TO DO:
Find every line in the material that contains the string "Gotta" and copy each of those lines in full.

LISTED RECORDS Block Start

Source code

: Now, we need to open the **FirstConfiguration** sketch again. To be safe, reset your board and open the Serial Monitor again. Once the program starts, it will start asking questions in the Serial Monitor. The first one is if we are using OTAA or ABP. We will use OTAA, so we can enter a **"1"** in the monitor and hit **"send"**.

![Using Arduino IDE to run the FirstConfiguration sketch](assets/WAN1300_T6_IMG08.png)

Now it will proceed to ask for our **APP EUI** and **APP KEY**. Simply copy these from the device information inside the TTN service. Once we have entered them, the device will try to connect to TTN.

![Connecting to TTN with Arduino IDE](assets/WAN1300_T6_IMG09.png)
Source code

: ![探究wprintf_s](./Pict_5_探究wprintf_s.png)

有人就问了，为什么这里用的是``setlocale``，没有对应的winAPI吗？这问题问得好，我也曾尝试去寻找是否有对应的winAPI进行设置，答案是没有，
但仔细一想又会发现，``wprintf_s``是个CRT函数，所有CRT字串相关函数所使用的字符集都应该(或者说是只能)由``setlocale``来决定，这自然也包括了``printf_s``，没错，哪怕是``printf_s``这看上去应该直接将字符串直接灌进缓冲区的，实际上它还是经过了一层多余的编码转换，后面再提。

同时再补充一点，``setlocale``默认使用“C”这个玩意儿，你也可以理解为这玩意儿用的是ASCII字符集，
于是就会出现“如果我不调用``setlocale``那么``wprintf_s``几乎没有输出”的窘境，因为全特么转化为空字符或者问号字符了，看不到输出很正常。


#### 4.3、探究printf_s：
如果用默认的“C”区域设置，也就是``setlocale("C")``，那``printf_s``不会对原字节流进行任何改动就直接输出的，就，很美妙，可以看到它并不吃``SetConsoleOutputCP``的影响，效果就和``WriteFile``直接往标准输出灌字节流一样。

LISTED RECORDS Block End
LISTED RECORDS Block Start

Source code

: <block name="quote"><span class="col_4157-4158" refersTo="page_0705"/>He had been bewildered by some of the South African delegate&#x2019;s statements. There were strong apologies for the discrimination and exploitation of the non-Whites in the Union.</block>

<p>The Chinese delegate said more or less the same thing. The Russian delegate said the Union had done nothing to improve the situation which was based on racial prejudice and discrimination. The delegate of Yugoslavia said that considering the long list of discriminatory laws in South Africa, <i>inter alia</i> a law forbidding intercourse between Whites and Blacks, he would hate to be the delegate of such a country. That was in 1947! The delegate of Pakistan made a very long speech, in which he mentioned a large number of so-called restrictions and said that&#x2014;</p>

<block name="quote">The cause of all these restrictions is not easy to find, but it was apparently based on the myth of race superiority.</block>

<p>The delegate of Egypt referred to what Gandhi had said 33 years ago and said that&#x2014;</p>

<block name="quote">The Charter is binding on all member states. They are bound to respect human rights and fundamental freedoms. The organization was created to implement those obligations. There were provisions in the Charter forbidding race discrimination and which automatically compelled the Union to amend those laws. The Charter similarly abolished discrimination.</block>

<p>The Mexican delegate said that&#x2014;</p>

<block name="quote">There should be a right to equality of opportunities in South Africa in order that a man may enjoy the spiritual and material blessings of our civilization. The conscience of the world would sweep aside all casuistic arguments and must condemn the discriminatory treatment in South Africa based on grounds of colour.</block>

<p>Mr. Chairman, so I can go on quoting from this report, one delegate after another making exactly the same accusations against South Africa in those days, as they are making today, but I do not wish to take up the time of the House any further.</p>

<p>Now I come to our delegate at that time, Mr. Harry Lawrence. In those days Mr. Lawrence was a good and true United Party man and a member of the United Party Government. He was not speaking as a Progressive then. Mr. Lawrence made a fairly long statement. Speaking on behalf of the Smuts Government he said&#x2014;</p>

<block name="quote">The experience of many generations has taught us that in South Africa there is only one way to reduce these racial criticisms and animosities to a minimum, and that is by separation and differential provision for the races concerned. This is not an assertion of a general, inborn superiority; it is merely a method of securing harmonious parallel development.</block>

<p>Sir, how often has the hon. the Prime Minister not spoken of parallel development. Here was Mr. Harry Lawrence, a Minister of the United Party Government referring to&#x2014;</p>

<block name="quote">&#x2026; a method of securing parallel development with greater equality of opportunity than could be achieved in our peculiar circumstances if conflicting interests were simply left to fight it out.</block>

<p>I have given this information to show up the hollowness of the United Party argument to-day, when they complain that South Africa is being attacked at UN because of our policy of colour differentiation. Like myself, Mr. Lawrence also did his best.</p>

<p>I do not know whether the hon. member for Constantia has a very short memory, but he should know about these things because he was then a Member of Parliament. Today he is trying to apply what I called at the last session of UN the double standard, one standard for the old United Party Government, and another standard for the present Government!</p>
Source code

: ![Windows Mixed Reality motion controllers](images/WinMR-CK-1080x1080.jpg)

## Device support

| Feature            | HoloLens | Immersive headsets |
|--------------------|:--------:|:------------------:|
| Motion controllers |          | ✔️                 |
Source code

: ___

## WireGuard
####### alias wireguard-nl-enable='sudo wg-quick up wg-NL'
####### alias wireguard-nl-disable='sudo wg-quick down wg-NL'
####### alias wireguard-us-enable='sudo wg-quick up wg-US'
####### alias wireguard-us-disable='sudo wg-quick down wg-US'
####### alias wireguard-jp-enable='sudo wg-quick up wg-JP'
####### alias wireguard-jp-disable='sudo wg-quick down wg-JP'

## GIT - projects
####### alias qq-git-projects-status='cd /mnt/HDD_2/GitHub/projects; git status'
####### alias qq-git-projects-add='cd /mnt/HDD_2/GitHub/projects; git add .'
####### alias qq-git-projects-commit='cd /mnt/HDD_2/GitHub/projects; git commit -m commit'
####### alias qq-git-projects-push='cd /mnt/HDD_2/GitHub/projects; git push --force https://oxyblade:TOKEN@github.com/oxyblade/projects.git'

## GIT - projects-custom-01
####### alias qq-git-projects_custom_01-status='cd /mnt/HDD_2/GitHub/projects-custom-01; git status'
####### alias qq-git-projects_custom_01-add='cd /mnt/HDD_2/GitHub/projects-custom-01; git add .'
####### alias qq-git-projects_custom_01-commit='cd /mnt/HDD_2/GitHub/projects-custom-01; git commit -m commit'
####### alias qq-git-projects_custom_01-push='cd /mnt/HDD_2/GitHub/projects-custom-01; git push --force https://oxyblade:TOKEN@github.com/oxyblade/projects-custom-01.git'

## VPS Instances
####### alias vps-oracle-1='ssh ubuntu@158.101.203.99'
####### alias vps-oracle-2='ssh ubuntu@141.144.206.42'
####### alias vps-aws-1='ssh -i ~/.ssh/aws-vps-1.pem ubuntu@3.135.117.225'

LISTED RECORDS Block End
LISTED RECORDS Block Start

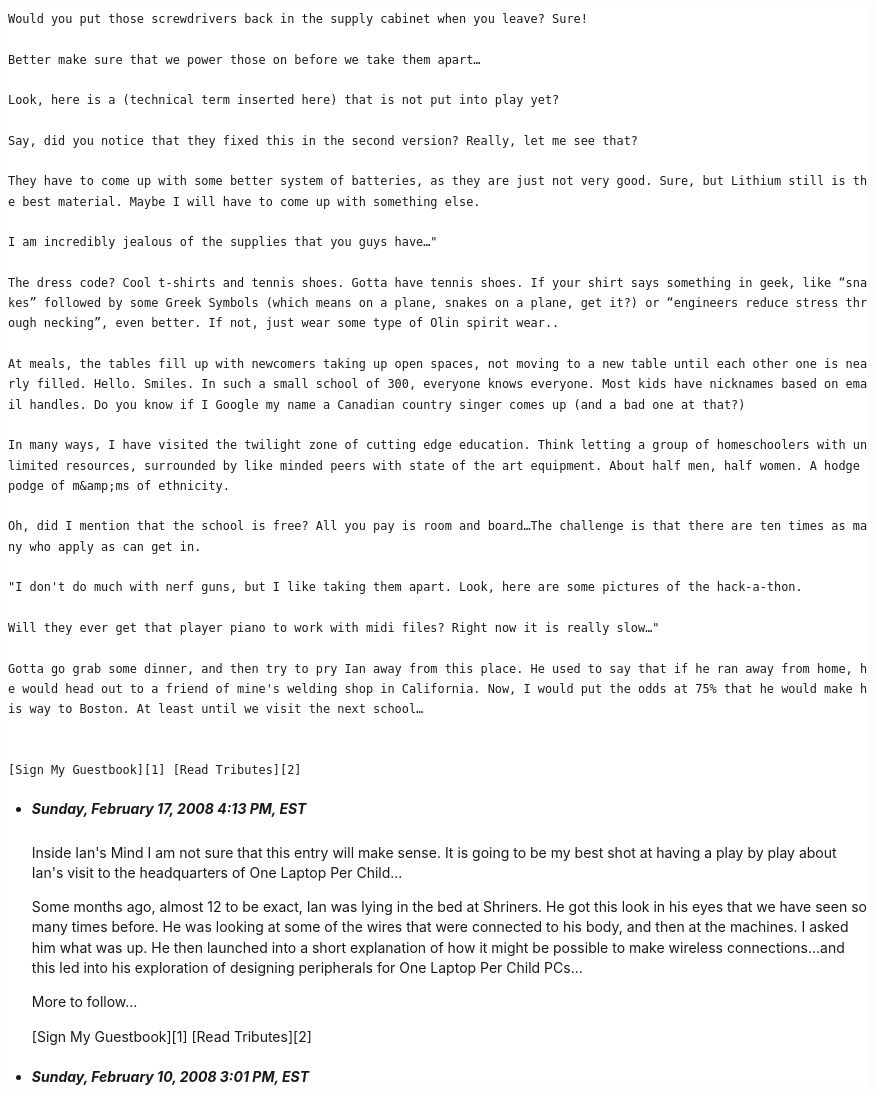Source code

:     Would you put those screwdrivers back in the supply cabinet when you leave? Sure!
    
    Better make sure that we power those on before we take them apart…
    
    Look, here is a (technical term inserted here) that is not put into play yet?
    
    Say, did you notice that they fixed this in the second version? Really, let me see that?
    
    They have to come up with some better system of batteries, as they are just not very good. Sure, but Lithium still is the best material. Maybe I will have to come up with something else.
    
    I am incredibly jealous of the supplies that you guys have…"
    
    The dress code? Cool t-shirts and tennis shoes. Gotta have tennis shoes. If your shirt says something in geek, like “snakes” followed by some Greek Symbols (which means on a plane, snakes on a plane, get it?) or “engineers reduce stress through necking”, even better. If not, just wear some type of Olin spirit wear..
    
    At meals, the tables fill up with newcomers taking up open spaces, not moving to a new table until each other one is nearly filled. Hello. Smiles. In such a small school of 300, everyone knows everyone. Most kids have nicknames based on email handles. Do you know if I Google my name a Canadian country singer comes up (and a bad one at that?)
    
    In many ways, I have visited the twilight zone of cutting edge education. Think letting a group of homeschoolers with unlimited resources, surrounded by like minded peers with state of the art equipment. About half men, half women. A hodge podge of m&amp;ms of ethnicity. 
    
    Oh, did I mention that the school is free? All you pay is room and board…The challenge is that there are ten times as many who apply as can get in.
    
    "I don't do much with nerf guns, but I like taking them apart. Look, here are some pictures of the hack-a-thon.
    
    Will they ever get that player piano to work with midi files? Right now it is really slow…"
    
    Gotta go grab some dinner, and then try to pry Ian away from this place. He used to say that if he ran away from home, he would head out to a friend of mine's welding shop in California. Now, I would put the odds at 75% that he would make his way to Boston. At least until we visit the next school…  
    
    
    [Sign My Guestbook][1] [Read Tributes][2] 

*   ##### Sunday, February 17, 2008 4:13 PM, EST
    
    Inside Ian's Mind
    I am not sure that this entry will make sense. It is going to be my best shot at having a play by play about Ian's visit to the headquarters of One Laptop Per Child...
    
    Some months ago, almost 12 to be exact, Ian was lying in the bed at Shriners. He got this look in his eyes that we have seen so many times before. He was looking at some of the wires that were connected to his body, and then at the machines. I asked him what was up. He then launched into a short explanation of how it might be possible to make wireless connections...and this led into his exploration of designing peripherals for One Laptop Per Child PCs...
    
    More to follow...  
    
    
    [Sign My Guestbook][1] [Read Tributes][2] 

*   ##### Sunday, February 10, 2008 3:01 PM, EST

LISTED RECORDS Block End

ANSWER TO THIS EXERCISE:
    The dress code? Cool t-shirts and tennis shoes. Gotta have tennis shoes. If your shirt says something in geek, like “snakes” followed by some Greek Symbols (which means on a plane, snakes on a plane, get it?) or “engineers reduce stress through necking”, even better. If not, just wear some type of Olin spirit wear..
    Gotta go grab some dinner, and then try to pry Ian away from this place. He used to say that if he ran away from home, he would head out to a friend of mine's welding shop in California. Now, I would put the odds at 75% that he would make his way to Boston. At least until we visit the next school…  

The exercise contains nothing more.